Measuring with an anemometer is always extremely sensitive to exact placement and positioning, much like a dB meter is. This is just a quick spot-check. We position the anemometer along a vertical support to keep its horizontal distance from the cooler the same, about 1.25” back from the pump-res, then took spot measurements and averaged them for each location. We measured airflow in the center of the cooler as highest, averaging about 441 linear feet per minute through the radiator at the distance measured. This was at 100% speed. Biased toward the top of the cooler, opposite the pump-res mount, we measured about 418 LPM. Biased toward the bottom, directly behind the bottom fan and pump-res mount, we measured a sharp drop to about 357 LPM, or a reduction of about 14.6% -- conveniently about the same as our radiator area coverage by the pump-res combo. Measuring directly behind the reservoir, which isn’t flush with the cooler and allows some air to get around it, we spotted LPM at about 70, clearly obstructed.

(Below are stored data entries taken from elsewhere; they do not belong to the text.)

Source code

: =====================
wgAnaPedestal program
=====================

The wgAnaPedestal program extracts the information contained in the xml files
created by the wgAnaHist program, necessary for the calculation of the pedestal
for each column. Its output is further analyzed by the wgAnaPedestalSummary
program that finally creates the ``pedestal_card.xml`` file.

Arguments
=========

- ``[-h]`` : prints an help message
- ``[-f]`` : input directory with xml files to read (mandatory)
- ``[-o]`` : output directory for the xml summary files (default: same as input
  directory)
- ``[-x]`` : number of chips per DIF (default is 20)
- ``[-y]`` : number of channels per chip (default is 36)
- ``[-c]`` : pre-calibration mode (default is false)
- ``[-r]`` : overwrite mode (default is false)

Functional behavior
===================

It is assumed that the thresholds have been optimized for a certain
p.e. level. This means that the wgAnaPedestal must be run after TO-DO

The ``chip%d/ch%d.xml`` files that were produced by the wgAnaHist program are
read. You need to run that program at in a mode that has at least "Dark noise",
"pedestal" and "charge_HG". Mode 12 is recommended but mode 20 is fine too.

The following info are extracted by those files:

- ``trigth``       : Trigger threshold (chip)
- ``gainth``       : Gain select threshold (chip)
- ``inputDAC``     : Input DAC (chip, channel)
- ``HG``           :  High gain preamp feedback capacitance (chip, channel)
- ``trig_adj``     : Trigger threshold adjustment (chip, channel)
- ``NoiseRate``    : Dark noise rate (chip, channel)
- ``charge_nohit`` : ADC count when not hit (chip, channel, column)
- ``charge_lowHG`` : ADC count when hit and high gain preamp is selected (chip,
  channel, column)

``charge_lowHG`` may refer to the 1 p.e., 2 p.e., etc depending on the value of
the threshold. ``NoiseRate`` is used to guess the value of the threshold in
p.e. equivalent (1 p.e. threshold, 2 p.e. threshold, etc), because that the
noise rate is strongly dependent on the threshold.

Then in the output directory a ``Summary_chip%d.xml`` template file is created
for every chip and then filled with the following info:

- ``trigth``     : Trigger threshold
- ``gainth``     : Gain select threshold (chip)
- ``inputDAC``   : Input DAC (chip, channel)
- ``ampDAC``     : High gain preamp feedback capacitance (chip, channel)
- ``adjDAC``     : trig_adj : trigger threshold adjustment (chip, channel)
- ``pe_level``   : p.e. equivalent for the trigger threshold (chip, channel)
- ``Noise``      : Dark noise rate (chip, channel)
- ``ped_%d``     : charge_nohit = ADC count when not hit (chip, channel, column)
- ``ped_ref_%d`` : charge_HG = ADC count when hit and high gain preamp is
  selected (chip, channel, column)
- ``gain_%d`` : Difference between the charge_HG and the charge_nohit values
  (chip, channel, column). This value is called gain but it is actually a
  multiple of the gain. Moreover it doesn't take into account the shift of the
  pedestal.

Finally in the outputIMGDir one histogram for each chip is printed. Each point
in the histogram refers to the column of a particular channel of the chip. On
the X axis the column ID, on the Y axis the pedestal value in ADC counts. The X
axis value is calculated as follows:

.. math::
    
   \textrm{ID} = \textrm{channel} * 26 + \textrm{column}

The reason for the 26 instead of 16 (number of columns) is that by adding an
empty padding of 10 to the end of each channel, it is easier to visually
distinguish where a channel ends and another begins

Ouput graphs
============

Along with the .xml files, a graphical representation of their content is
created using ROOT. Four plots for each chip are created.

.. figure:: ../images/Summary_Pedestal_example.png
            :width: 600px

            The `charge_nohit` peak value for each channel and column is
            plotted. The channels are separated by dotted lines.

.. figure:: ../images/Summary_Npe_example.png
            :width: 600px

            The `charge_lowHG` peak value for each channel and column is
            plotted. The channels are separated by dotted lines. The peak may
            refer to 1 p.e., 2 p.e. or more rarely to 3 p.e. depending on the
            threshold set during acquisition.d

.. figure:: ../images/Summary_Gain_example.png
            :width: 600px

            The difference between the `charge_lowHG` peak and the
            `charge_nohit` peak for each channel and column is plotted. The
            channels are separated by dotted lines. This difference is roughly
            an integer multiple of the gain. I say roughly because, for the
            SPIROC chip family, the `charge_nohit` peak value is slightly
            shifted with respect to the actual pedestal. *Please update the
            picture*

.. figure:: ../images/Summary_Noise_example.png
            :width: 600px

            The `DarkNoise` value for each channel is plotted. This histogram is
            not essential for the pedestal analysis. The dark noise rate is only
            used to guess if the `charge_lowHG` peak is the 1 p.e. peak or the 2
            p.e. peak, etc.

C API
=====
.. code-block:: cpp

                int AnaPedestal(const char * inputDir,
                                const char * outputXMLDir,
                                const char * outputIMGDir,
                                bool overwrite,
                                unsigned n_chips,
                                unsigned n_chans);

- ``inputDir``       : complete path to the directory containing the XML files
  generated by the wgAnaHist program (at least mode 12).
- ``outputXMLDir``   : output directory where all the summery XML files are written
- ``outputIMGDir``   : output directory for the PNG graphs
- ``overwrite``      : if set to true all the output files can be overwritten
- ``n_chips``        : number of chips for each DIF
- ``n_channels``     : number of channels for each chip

Swiftech H360X3 Benchmark: Max Fan Speeds
If you’re the type who only cares about maximum fan speed, noise be damned, here’s the chart for that. The Swiftech H360 unit, totally maxed-out, only slightly climbs in RPM and ends up within error of its previous noise-normalized result. The result places Swiftech at around the H100iV2 with its fan speeds maxed-out, which manages a higher noise level than Swiftech, and similar to the X72 with 100% fan speeds and a silent pump.
Swiftech H360X3 Benchmark: Noise Levels
Looking at noise levels, maximum fan speed on the Swiftech cooler results in roughly a 41.6dBA reading in our standardized test bench. That’s why the cooler doesn’t chart-top for the max fan speeds listing – it’s just not focused on raw throughput, unlike EVGA’s CLC 360 and its 60.4dBA of jet engine intake when maxed. The H100iV2 at 2500RPM, referencing the previous comparison, ranks at 53.9dBA. Although the two were matched in flat-out fan speed testing, the H100iV2 ends up more than 2x louder in perceivable noise to the human ear – and again, we’re not talking acoustic power, but perceptible noise.
Our biggest concern with the H360X3 is whether it’ll gunk-up with age. We won’t know until it’s been around for longer than the average review cycle, unfortunately, so it’s tough to say if (or how quickly) this will gunk-up. Most colorful coolants do inevitably fill the blocks with fall-out from the coloration, so we’d like to see Swiftech perhaps move toward a simple distilled water baseline, with the users given the option of adding their own color later.
As far as performance, it’s about equal with the other 360mm closed-loop liquid coolers when noise-normalized. The fans aren’t particularly impressive, but aren’t bad. We think that Swiftech could improve on the fan/RGB implementation, as the current one becomes overwhelming for cable management.
Thermally, the cooler is fine. Swiftech gets huge points for its consumer-focused support policies, something that larger competitors have lost to the annuls of time. The bigger cooler manufacturers are more focused on getting customers in-and-out of the ticketing system, not actually fixing the problems, and that’s something we often see resolved with the smaller companies who still have owners close to the customer. There aren’t as many layers of separation between the top of Swiftech and the customer. We don’t see any particularly compelling argument from purely a thermal standpoint to buy the H360X3, but the customer support angle is valuable. It’s also expandable into what can become “baby’s first open loop,” if desirable, so that’s also valuable.